Try a few bars of this 
                music with your most innocent ear; Mendelssohn, 
                Schumann, Brahms perhaps? All and none, 
                because not a bar of this comes anywhere 
                near those composers. They might have 
                approved of it from their competent 
                students – as student works – but would 
                hardly have admitted it to their own 
                œuvres. 
              
 
              
Something of a surprise, 
                then, that anybody should have bothered 
                to record these works but a bigger shock 
                are the years of composition: 1942 to 
                47. There is nothing on this CD that 
                would have surprised a Viennese salon 
                audience of 1870, except perhaps the 
                complete absence of anything vaguely 
                Wagnerian.

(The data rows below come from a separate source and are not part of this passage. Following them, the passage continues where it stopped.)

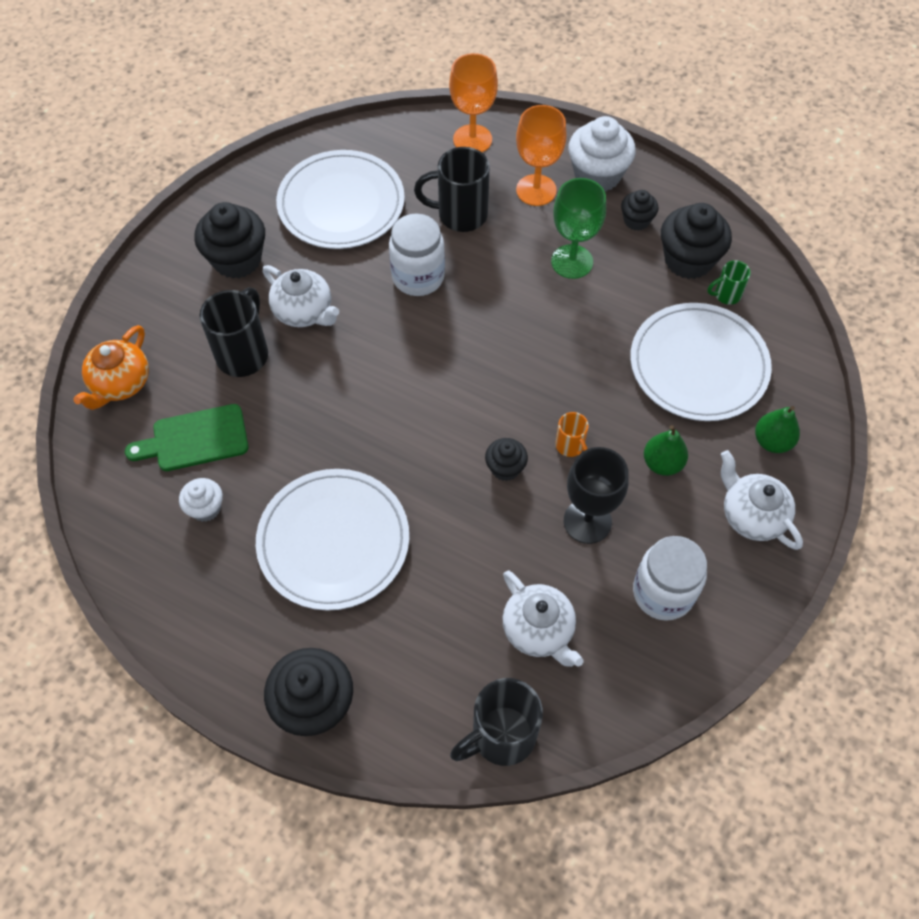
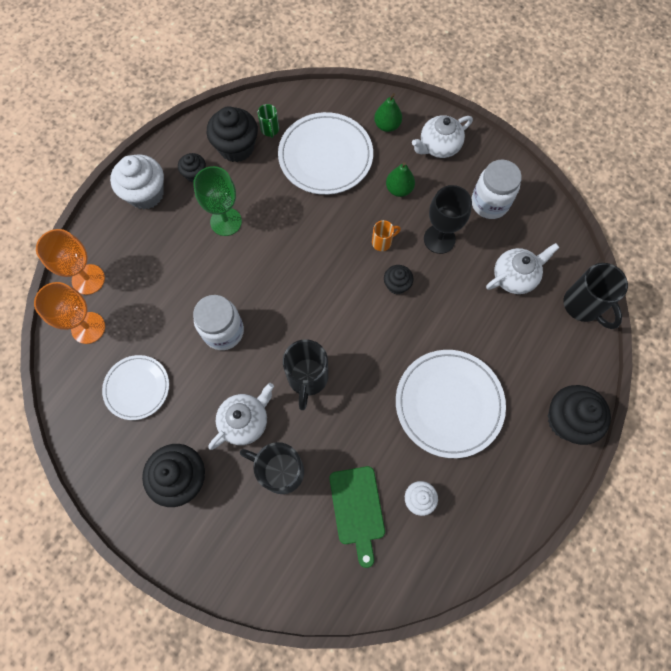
camera: 85 degrees left, 10 degrees up
orange teapot [73,325,149,410] -> none
white plate [276,150,405,249] -> white plate [102,355,169,420], size x0.61
black mug [414,147,490,232] -> black mug moved to [283,339,328,410]
orange goblet [516,105,567,206] -> orange goblet moved to [34,282,105,344]

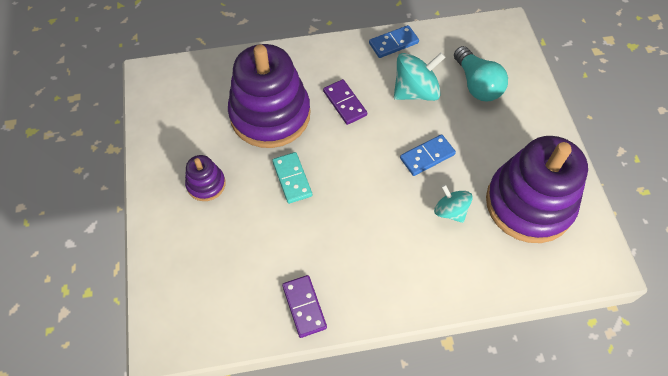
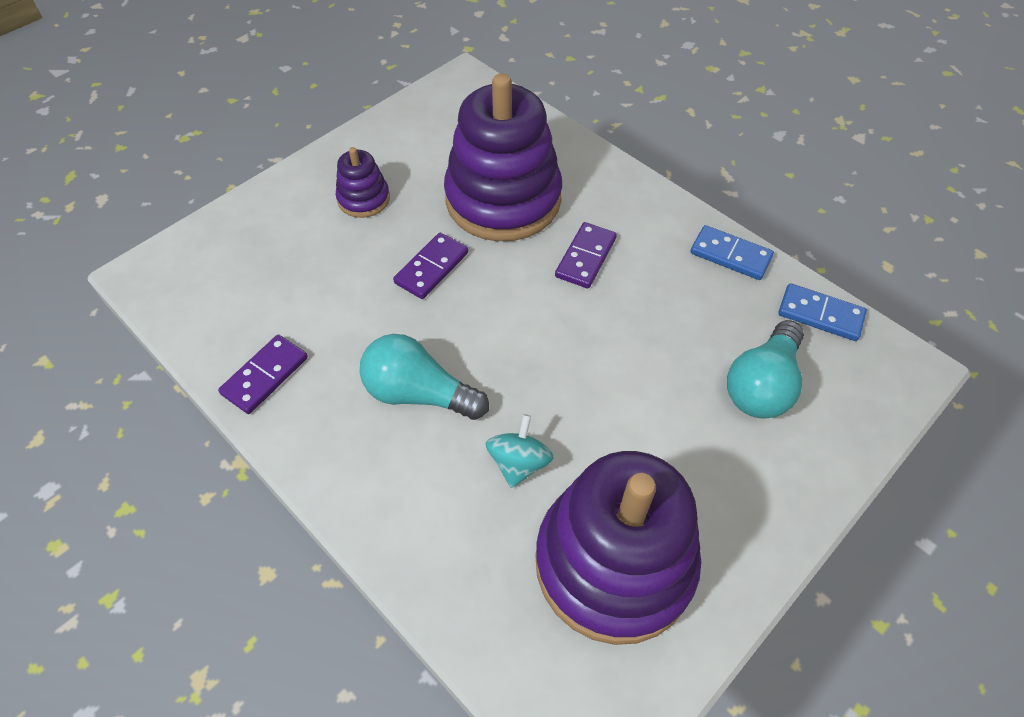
camera: 55 degrees right, 5 degrees down
turquoise domino [272,152,312,204] -> purple domino [393,233,468,299]
turquoise spinning top [394,53,446,101] -> none
blue domino [400,134,456,176] -> blue domino moved to [778,283,867,341]
none -> turquoise light bulb [360,334,489,420]

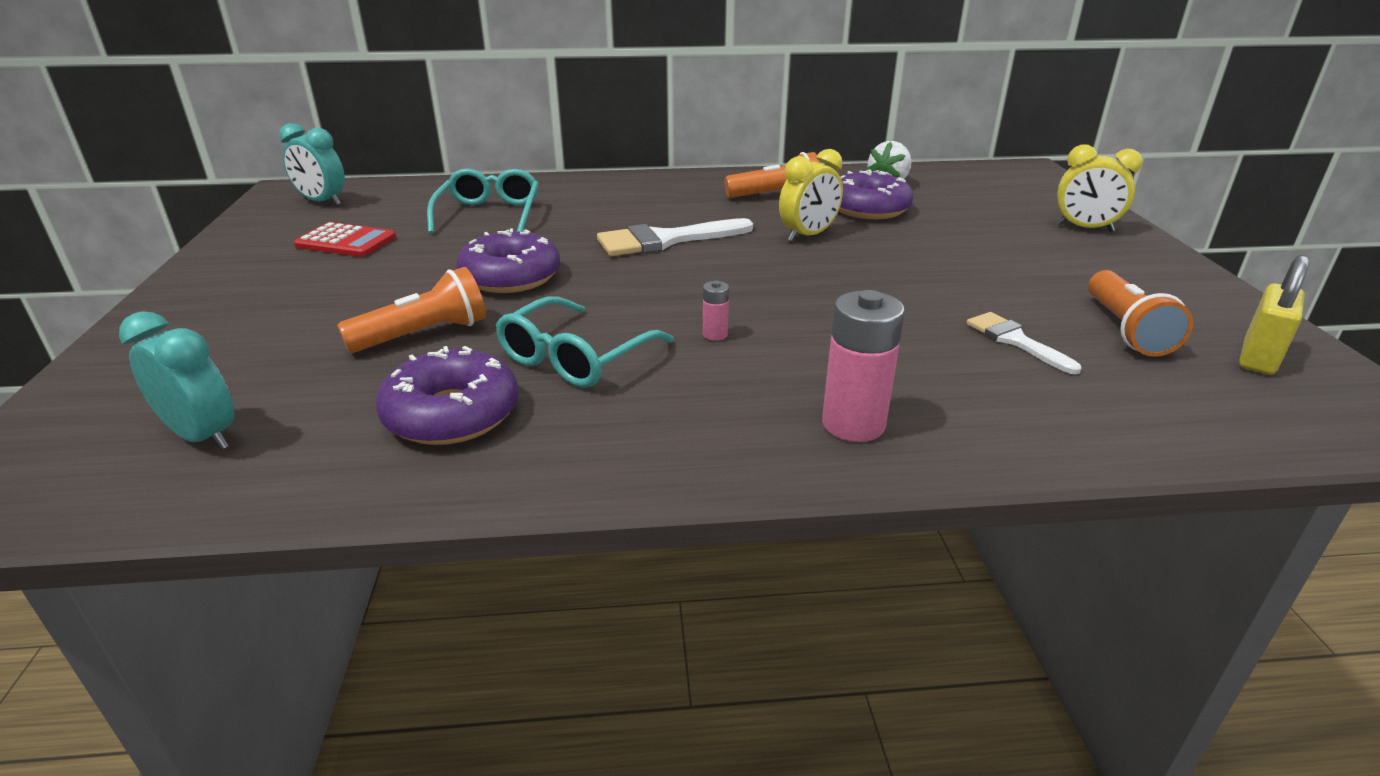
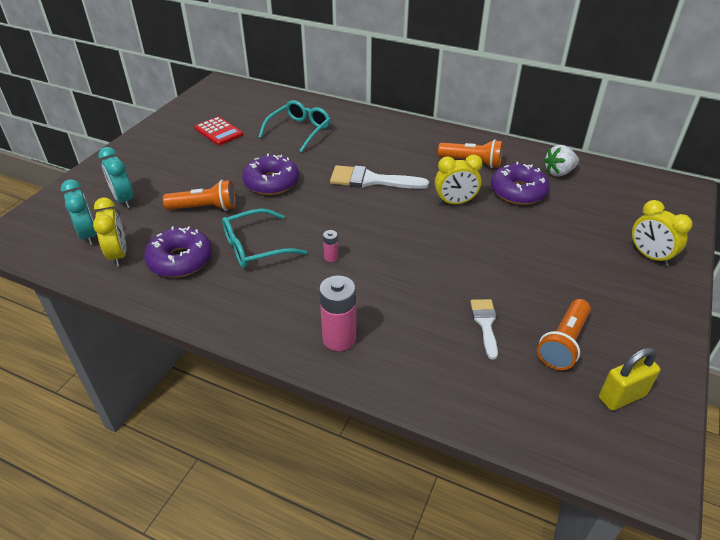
camera: 30 degrees right, 10 degrees up
turquoise clock [279,123,345,206] -> turquoise clock moved to [98,147,133,208]
none -> yellow clock [93,198,126,267]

There’s no pastiche here, 
                no hint of irony; it simply seems that 
                Franke had to compose, and he really 
                only wanted to compose in the style 
                of the teachers of his own teachers. 
              
 
              
Had the works on this 
                disc turned out to be excellent examples 
                of that style, we might have had a debate 
                on whether such extreme anachronisms 
                have a place, but this is far from being 
                the case. While the processing of the 
                material is competent and the writing 
                idiomatic for the instruments, the basic 
                material, the ideas, are poverty-stricken 
                in the extreme. I can’t recall one memorable 
                phrase on the whole CD. Perhaps, in 
                frustration, I’m exaggerating; the second 
                movement andante of the D major 
                Trio starts sweetly enough. But not 
                much! I really wanted to say to this 
                composer, ‘you’re obviously competent, 
                try a little discord here or there, 
                some harmonic spice’. After all, Franke 
                lived in Darmstadt from 1950 to 1971; 
                although the liner notes say that he 
                was always interested in the work of 
                other composers, we must assume that 
                he did not attend the summer schools 
                where Messiaen, Stockhausen, Boulez 
                et al taught over those very same years. 
              
 
              
I felt a little sad 
                that 90% of Franke’s output (869 works 
                in the catalogue!) was destroyed in 
                the Dresden bombing of February 14, 
                1945 but I don’t think we have missed 
                much. 
              
I should say that the 
                musicians play excellently on a good 
                recording and I look forward to hearing 
                them in music more worthy of their abilities.